Check acid-base + K⁺
- Alkalosis + hypokalemia → think distal Na⁺ delivery/aldosterone/diuretics
- Non-anion gap acidosis → think RTA
Check BP and renin/aldosterone
- HTN + low renin + low aldosterone → Liddle/AME
- HTN + low renin + high aldosterone → Conn
- Low/normal BP + high renin/aldo → Bartter/Gitelman/diuretics
Look at urine clues
- Glucosuria with normal glucose → Fanconi
- Urine pH high in metabolic acidosis → distal (type 1) RTA
Medication/toxin exposure
- Lithium → nephrogenic DI
- Acetazolamide → proximal RTA tendency
- Loops/thiazides → characteristic electrolyte patterns

Treatment principles (Step-relevant, mechanism-based)

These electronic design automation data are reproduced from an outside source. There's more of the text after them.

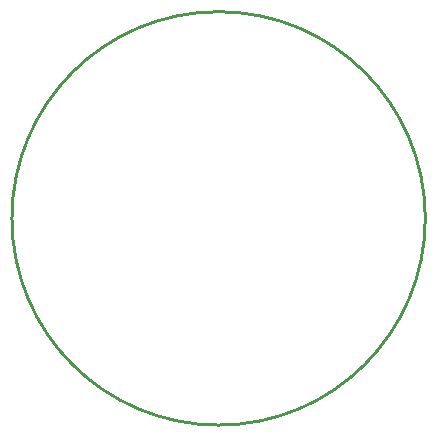
<source format=gko>
G04 Layer: BoardOutlineLayer*
G04 EasyEDA v6.5.42, 2024-03-03 20:16:13*
G04 2dd346860b7e4ad097e02c02aa15ffe7,ed70181f279245e6aff80281ee7dc86a,10*
G04 Gerber Generator version 0.2*
G04 Scale: 100 percent, Rotated: No, Reflected: No *
G04 Dimensions in millimeters *
G04 leading zeros omitted , absolute positions ,4 integer and 5 decimal *
%FSLAX45Y45*%
%MOMM*%

%ADD10C,0.2540*%
D10*
G75*
G01
X5350002Y4149979D02*
G03X5350002Y4149979I-1750009J0D01*

%LPD*%
M02*

</source>
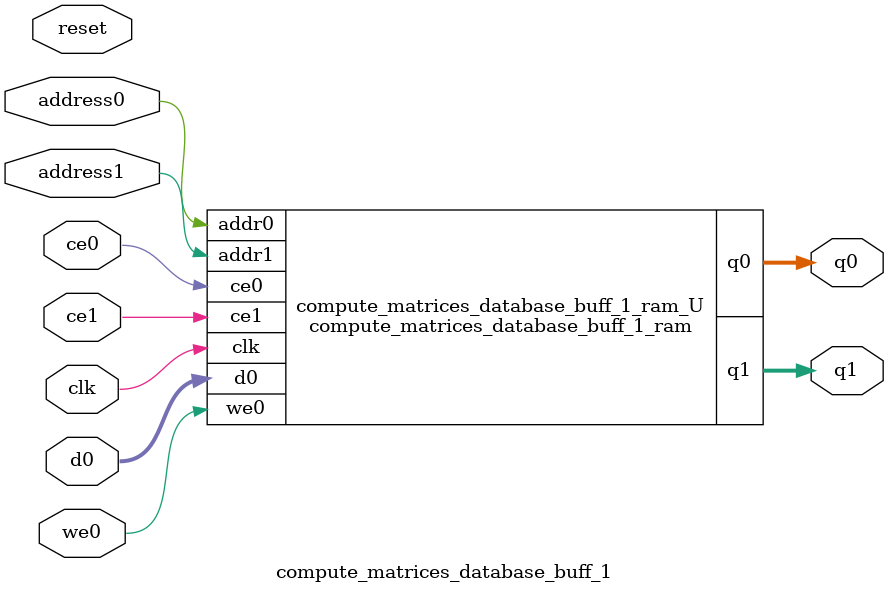
<source format=v>
`timescale 1 ns / 1 ps
module compute_matrices_database_buff_1_ram (addr0, ce0, d0, we0, q0, addr1, ce1, q1,  clk);

parameter DWIDTH = 8;
parameter AWIDTH = 1;
parameter MEM_SIZE = 2;

input[AWIDTH-1:0] addr0;
input ce0;
input[DWIDTH-1:0] d0;
input we0;
output reg[DWIDTH-1:0] q0;
input[AWIDTH-1:0] addr1;
input ce1;
output reg[DWIDTH-1:0] q1;
input clk;

(* ram_style = "block" *)reg [DWIDTH-1:0] ram0[0:MEM_SIZE-1];



always @(posedge clk)  
begin 
    if (ce0) begin
        if (we0) 
            ram0[addr0] <= d0; 
        q0 <= ram0[addr0];
    end
end


always @(posedge clk)  
begin 
    if (ce1) begin
        q1 <= ram0[addr1];
    end
end


endmodule

`timescale 1 ns / 1 ps
module compute_matrices_database_buff_1(
    reset,
    clk,
    address0,
    ce0,
    we0,
    d0,
    q0,
    address1,
    ce1,
    q1);

parameter DataWidth = 32'd8;
parameter AddressRange = 32'd2;
parameter AddressWidth = 32'd1;
input reset;
input clk;
input[AddressWidth - 1:0] address0;
input ce0;
input we0;
input[DataWidth - 1:0] d0;
output[DataWidth - 1:0] q0;
input[AddressWidth - 1:0] address1;
input ce1;
output[DataWidth - 1:0] q1;



compute_matrices_database_buff_1_ram compute_matrices_database_buff_1_ram_U(
    .clk( clk ),
    .addr0( address0 ),
    .ce0( ce0 ),
    .we0( we0 ),
    .d0( d0 ),
    .q0( q0 ),
    .addr1( address1 ),
    .ce1( ce1 ),
    .q1( q1 ));

endmodule


</source>
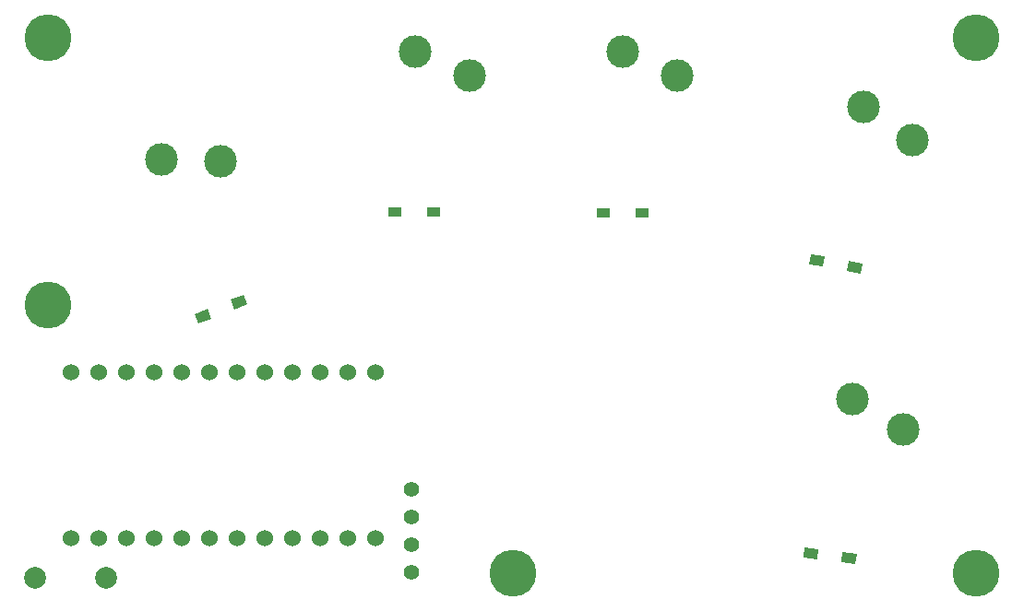
<source format=gts>
%TF.GenerationSoftware,KiCad,Pcbnew,(5.1.9-0-10_14)*%
%TF.CreationDate,2021-06-22T22:50:01+09:00*%
%TF.ProjectId,quali5,7175616c-6935-42e6-9b69-6361645f7063,rev?*%
%TF.SameCoordinates,Original*%
%TF.FileFunction,Soldermask,Top*%
%TF.FilePolarity,Negative*%
%FSLAX46Y46*%
G04 Gerber Fmt 4.6, Leading zero omitted, Abs format (unit mm)*
G04 Created by KiCad (PCBNEW (5.1.9-0-10_14)) date 2021-06-22 22:50:01*
%MOMM*%
%LPD*%
G01*
G04 APERTURE LIST*
%ADD10C,3.000000*%
%ADD11C,4.300000*%
%ADD12C,1.524000*%
%ADD13C,0.100000*%
%ADD14R,1.300000X0.950000*%
%ADD15C,1.397000*%
%ADD16C,2.000000*%
G04 APERTURE END LIST*
D10*
%TO.C,SW2*%
X90229821Y-99224615D03*
X95689875Y-99391387D03*
%TD*%
D11*
%TO.C,Ref\u002A\u002A*%
X79810000Y-112590000D03*
%TD*%
%TO.C,Ref\u002A\u002A*%
X122510000Y-137190000D03*
%TD*%
%TO.C,Ref\u002A\u002A*%
X165010000Y-137190000D03*
%TD*%
%TO.C,Ref\u002A\u002A*%
X165010000Y-87990000D03*
%TD*%
%TO.C,Ref\u002A\u002A*%
X79810000Y-87990000D03*
%TD*%
D10*
%TO.C,SW4*%
X132540000Y-89270000D03*
X137540000Y-91470000D03*
%TD*%
D12*
%TO.C,U1*%
X81932000Y-134001400D03*
X84472000Y-134001400D03*
X87012000Y-134001400D03*
X89552000Y-134001400D03*
X92092000Y-134001400D03*
X94632000Y-134001400D03*
X97172000Y-134001400D03*
X99712000Y-134001400D03*
X102252000Y-134001400D03*
X104792000Y-134001400D03*
X107332000Y-134001400D03*
X109872000Y-134001400D03*
X109872000Y-118781400D03*
X107332000Y-118781400D03*
X104792000Y-118781400D03*
X102252000Y-118781400D03*
X99712000Y-118781400D03*
X97172000Y-118781400D03*
X94632000Y-118781400D03*
X92092000Y-118781400D03*
X89552000Y-118781400D03*
X87012000Y-118781400D03*
X84472000Y-118781400D03*
X81932000Y-118781400D03*
%TD*%
D13*
%TO.C,D5*%
G36*
X154054812Y-135414074D02*
G01*
X153939036Y-136356992D01*
X152648726Y-136198562D01*
X152764502Y-135255644D01*
X154054812Y-135414074D01*
G37*
G36*
X150531274Y-134981438D02*
G01*
X150415498Y-135924356D01*
X149125188Y-135765926D01*
X149240964Y-134823008D01*
X150531274Y-134981438D01*
G37*
%TD*%
%TO.C,D4*%
G36*
X154580955Y-108764875D02*
G01*
X154407831Y-109698967D01*
X153129599Y-109462061D01*
X153302723Y-108527969D01*
X154580955Y-108764875D01*
G37*
G36*
X151090401Y-108117939D02*
G01*
X150917277Y-109052031D01*
X149639045Y-108815125D01*
X149812169Y-107881033D01*
X151090401Y-108117939D01*
G37*
%TD*%
D14*
%TO.C,D3*%
X134315000Y-104060000D03*
X130765000Y-104060000D03*
%TD*%
%TO.C,D2*%
X115185000Y-103990000D03*
X111635000Y-103990000D03*
%TD*%
D13*
%TO.C,D1*%
G36*
X97780482Y-111601166D02*
G01*
X98136359Y-112481991D01*
X96931020Y-112968980D01*
X96575143Y-112088155D01*
X97780482Y-111601166D01*
G37*
G36*
X94488980Y-112931020D02*
G01*
X94844857Y-113811845D01*
X93639518Y-114298834D01*
X93283641Y-113418009D01*
X94488980Y-112931020D01*
G37*
%TD*%
D10*
%TO.C,SW6*%
X153629029Y-121233978D03*
X158323647Y-124026926D03*
%TD*%
%TO.C,SW3*%
X118490000Y-91470000D03*
X113490000Y-89270000D03*
%TD*%
D15*
%TO.C,OL1*%
X113210000Y-137090000D03*
X113210000Y-134550000D03*
X113210000Y-132010000D03*
X113210000Y-129470000D03*
%TD*%
D16*
%TO.C,SW1*%
X78660000Y-137590000D03*
X85160000Y-137590000D03*
%TD*%
D10*
%TO.C,SW5*%
X159180546Y-97443134D03*
X154665190Y-94368796D03*
%TD*%
M02*

</source>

Fix the physiology, not just the lab number

K⁺ wasting states: replete K⁺ and treat cause (diuretic adjustment, address mineralocorticoid excess)
Aldosterone-driven K⁺ loss: spironolactone/eplerenone
ENaC-driven Na⁺ retention (Liddle): amiloride/triamterene
Metabolic acidosis from bicarbonate loss (type 2 RTA/Fanconi): bicarbonate + treat cause
Type 1 RTA: alkali therapy and potassium citrate (also helps prevent stones)

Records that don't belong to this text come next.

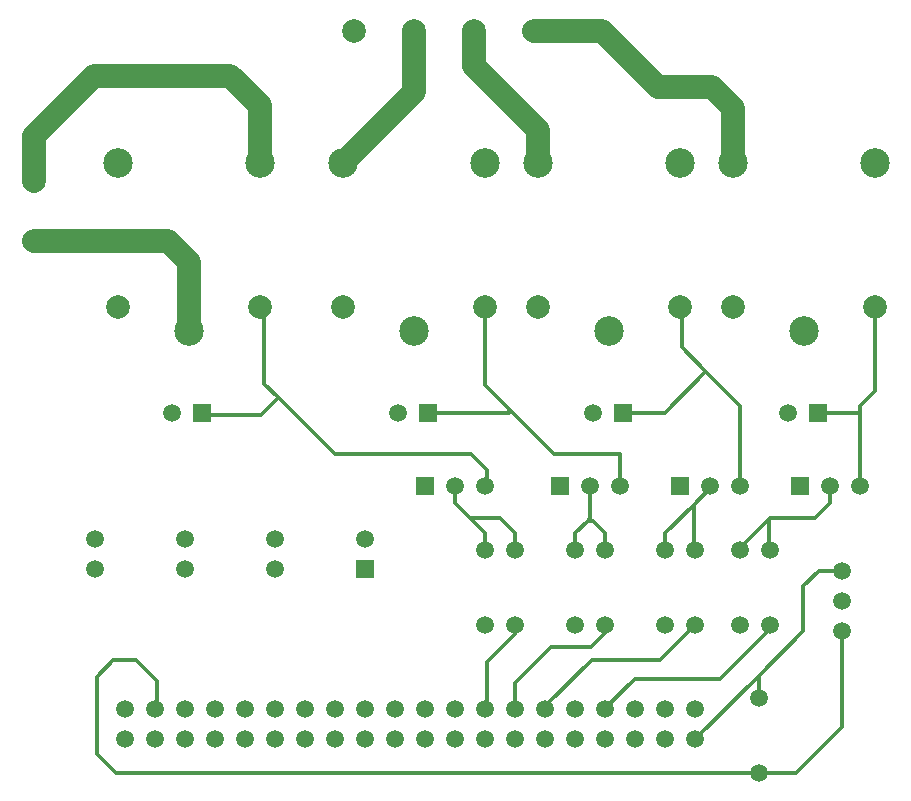
<source format=gbl>
G04 DipTrace 3.1.0.1*
G04 Controller.GBL*
%MOMM*%
G04 #@! TF.FileFunction,Copper,L2,Bot*
G04 #@! TF.Part,Single*
G04 #@! TA.AperFunction,ComponentPad*
%ADD13C,2.0*%
G04 #@! TA.AperFunction,Conductor*
%ADD14C,0.33*%
G04 #@! TA.AperFunction,ComponentPad*
%ADD16C,2.5*%
%ADD17C,1.5*%
%ADD18R,1.5X1.5*%
%FSLAX35Y35*%
G04*
G71*
G90*
G75*
G01*
G04 Bottom*
%LPD*%
X1466667Y6458167D2*
D13*
Y6839167D1*
X1974667Y7347167D1*
X3133543D1*
X3384293Y7096417D1*
Y6608167D1*
X4689293Y7728167D2*
Y7208167D1*
X4089293Y6608167D1*
X5197293Y7728167D2*
Y7426543D1*
X5740293Y6883543D1*
Y6608167D1*
X5705293Y7728167D2*
X6276793D1*
X6753043Y7251917D1*
X7213420D1*
X7391293Y7074043D1*
Y6608167D1*
X7070543Y2695787D2*
D14*
X6771757Y2397000D1*
X6191127D1*
X5816417Y2022290D1*
Y1965547D1*
X5800543Y1981420D1*
X8308793Y2648167D2*
Y1832473D1*
X7920773Y1444453D1*
X7613080D1*
X7610293Y1441667D1*
X2161540D1*
X2000020Y1603187D1*
Y2253993D1*
X2142880Y2396853D1*
X2333360D1*
X2507967Y2222247D1*
Y1990843D1*
X2498543Y1981420D1*
X5292543Y3870557D2*
X5308417D1*
Y4009190D1*
X5174687Y4142920D1*
X4015933D1*
X3533870Y4624983D1*
X3419293Y4739560D1*
Y5353167D1*
X3384293Y5388167D1*
X3533870Y4624983D2*
Y4613257D1*
X3396873Y4476260D1*
X2905350D1*
X2889123Y4492487D1*
X7705543Y2695787D2*
Y2664040D1*
X7279753Y2238250D1*
X6556250D1*
X6308543Y1990543D1*
Y1981420D1*
Y2695787D2*
Y2625543D1*
X6188293Y2505293D1*
X5848170D1*
X5546543Y2203667D1*
Y1981420D1*
X5038543Y3870557D2*
Y3727667D1*
X5292543Y3473667D1*
Y3330793D1*
X5546543D2*
Y3473667D1*
X5419543Y3600667D1*
X5165543D1*
X5038543Y3727667D1*
X1466667Y5950167D2*
D13*
X2606210D1*
X2784293Y5772083D1*
Y5188167D1*
X6435543Y3870557D2*
D14*
Y4142920D1*
X5873957D1*
X5492627Y4524250D1*
X5286250Y4730627D1*
Y5385123D1*
X5289293Y5388167D1*
X4810000Y4492500D2*
X5492627D1*
Y4524250D1*
X5546543Y2695787D2*
Y2616417D1*
X5308417Y2378290D1*
Y1965547D1*
X5292543Y1981420D1*
X6181543Y3870557D2*
Y3600670D1*
X6158880Y3578007D1*
X6054543Y3473670D1*
Y3330793D1*
X6158880Y3578007D2*
X6204203D1*
X6308543Y3473667D1*
Y3330793D1*
X7197543Y3870557D2*
Y3854670D1*
X7057360Y3714487D1*
X6816543Y3473670D1*
Y3330793D1*
X7057360Y3714487D2*
Y3343977D1*
X7070543Y3330793D1*
X8213543Y3870557D2*
Y3727667D1*
X8086543Y3600667D1*
X7705540D1*
X7695603Y3590730D1*
X7451543Y3346670D1*
Y3330793D1*
X7695603Y3590730D2*
Y3340733D1*
X7705543Y3330793D1*
X7451543Y3870557D2*
Y4553167D1*
X7156037Y4848673D1*
X6959417Y5045293D1*
Y5407290D1*
X6940293Y5388167D1*
X7156037Y4848673D2*
Y4838530D1*
X6810003Y4492500D1*
X6461000D1*
X8467543Y3870557D2*
Y4508373D1*
Y4553167D1*
X8591293Y4676917D1*
Y5388167D1*
X8112000Y4492500D2*
X8467543D1*
Y4508373D1*
X8308793Y3156167D2*
X8118293D1*
X7984267Y3022140D1*
Y2641140D1*
X7610293Y2267167D1*
X7070543Y1727417D1*
X7610293Y2076667D2*
Y2267167D1*
D16*
X2784293Y5188167D3*
D13*
X2184293Y5388167D3*
X3384293D3*
D16*
X2184293Y6608167D3*
X3384293D3*
D13*
X4181293Y7728167D3*
X4689293D3*
X5197293D3*
X5705293D3*
D17*
X2244543Y1981420D3*
X2498543D3*
X2752543D3*
X3006543D3*
X3260543D3*
X3514543D3*
X3768543D3*
X4022543D3*
X4276543D3*
X4530543D3*
X4784543D3*
X5038543D3*
X5292543D3*
X5546543D3*
X5800543D3*
X6054543D3*
X6308543D3*
X6562543D3*
X6816543D3*
X7070543D3*
X2244543Y1727417D3*
X2498543D3*
X3006543D3*
X2752543D3*
X3260543D3*
X3514543D3*
X3768543D3*
X4022543D3*
X4276543D3*
X4530543D3*
X4784543D3*
X5038543D3*
X5292543D3*
X5546543D3*
X5800543D3*
X6054543D3*
X6308543D3*
X6562543D3*
X6816543D3*
X7070543D3*
X1990543Y3426040D3*
Y3172047D3*
X2635123Y4492487D3*
D18*
X2889123D3*
D17*
X4556000Y4492500D3*
D18*
X4810000D3*
D17*
X5292543Y3870557D3*
X5038543D3*
D18*
X4784543D3*
D17*
X2752543Y3426040D3*
Y3172047D3*
X8308793Y3156167D3*
Y2902167D3*
X6207000Y4492500D3*
D18*
X6461000D3*
D17*
X3514543Y3426040D3*
Y3172047D3*
X8308793Y2648167D3*
X7610293Y1441667D3*
X7858000Y4492500D3*
D18*
X8112000D3*
D17*
X4276543Y3426040D3*
D18*
Y3172047D3*
D17*
X7610293Y2076667D3*
X5292543Y3330793D3*
Y2695787D3*
X5546543Y3330793D3*
Y2695787D3*
X6435543Y3870557D3*
X6181543D3*
D18*
X5927543D3*
D17*
X6054543Y3330793D3*
X6308543D3*
X6054543Y2695787D3*
X6308543D3*
X7451543Y3870557D3*
X7197543D3*
D18*
X6943543D3*
D17*
X8467543D3*
X8213543D3*
D18*
X7959543D3*
D17*
X6816543Y3330793D3*
X7070543D3*
X6816543Y2695787D3*
X7070543D3*
X7451543Y3330793D3*
X7705543D3*
X7451543Y2695787D3*
X7705543D3*
D13*
X1466667Y6458167D3*
Y5950167D3*
D16*
X4689293Y5188167D3*
D13*
X4089293Y5388167D3*
X5289293D3*
D16*
X4089293Y6608167D3*
X5289293D3*
X6340293Y5188167D3*
D13*
X5740293Y5388167D3*
X6940293D3*
D16*
X5740293Y6608167D3*
X6940293D3*
X7991293Y5188167D3*
D13*
X7391293Y5388167D3*
X8591293D3*
D16*
X7391293Y6608167D3*
X8591293D3*
M02*

</source>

High-yield associations & “exam traps”

Rapid-fire HY bullets

PCT reabsorbs HCO₃⁻ via carbonic anhydrase; acetazolamide → bicarbonaturia → metabolic acidosis.
Glucose reabsorption via SGLT2 in PCT; SGLT2 inhibitors → glucosuria (and can predispose to euglycemic DKA in real life).
TAL is water-impermeable: reabsorbs salt, builds medullary gradient; loop diuretics flatten this gradient.
Loop diuretics → hypokalemic metabolic alkalosis + hypocalcemia tendency (via hypercalciuria).
Thiazides → hypokalemic metabolic alkalosis + hypercalcemia tendency (via hypocalciuria).
High tubular flow promotes K⁺ secretion (why diuretics cause hypokalemia).
Type 4 RTA is the “hyperkalemic” one (hypoaldosteronism or resistance).
PAH: filtered + secreted → used conceptually for renal plasma flow; secretion saturates at high levels.
Inulin: filtered only (no reabsorption/secretion) → GFR gold standard concept.

Classic “match the syndrome to the segment”

Finding	Most likely site/process
Glucosuria with normal serum glucose	PCT reabsorption defect (Fanconi/SGLT issue)
Hypomagnesemia + hypocalciuria	DCT (Gitelman / thiazide-like)
Hypercalciuria + metabolic alkalosis	TAL (Bartter / loop-like)
HTN + hypokalemic alkalosis + low renin + low aldosterone	ENaC gain (Liddle)
Metabolic acidosis + urine pH > 5.5 + stones	Distal H⁺ secretion defect (Type 1 RTA)

While editions vary, the relevant First Aid clusters are typically under:

Renal Physiology
- Clearance, filtration fraction, reabsorption vs secretion
- Nephron segment functions
Endocrine/Renal integration
- RAAS, aldosterone, ADH
Pharmacology
- Diuretics (mechanisms + electrolyte effects)
Acid-base
- Renal tubular acidosis types and urine pH patterns

Take-home framework (what to remember on test day)

Use the equation: excretion = filtration − reabsorption + secretion.
Localize by segment: PCT bulk; TAL diluting/gradient; DCT Ca²⁺; collecting duct aldosterone/ADH; intercalated cells handle acid-base.
Recognize patterns: BP + K⁺ + acid-base + Ca²⁺/Mg²⁺ = diagnosis.
Tie to drugs: loops ↔ Bartter; thiazides ↔ Gitelman; ENaC blockers ↔ Liddle; CA inhibitors ↔ proximal bicarbonate loss.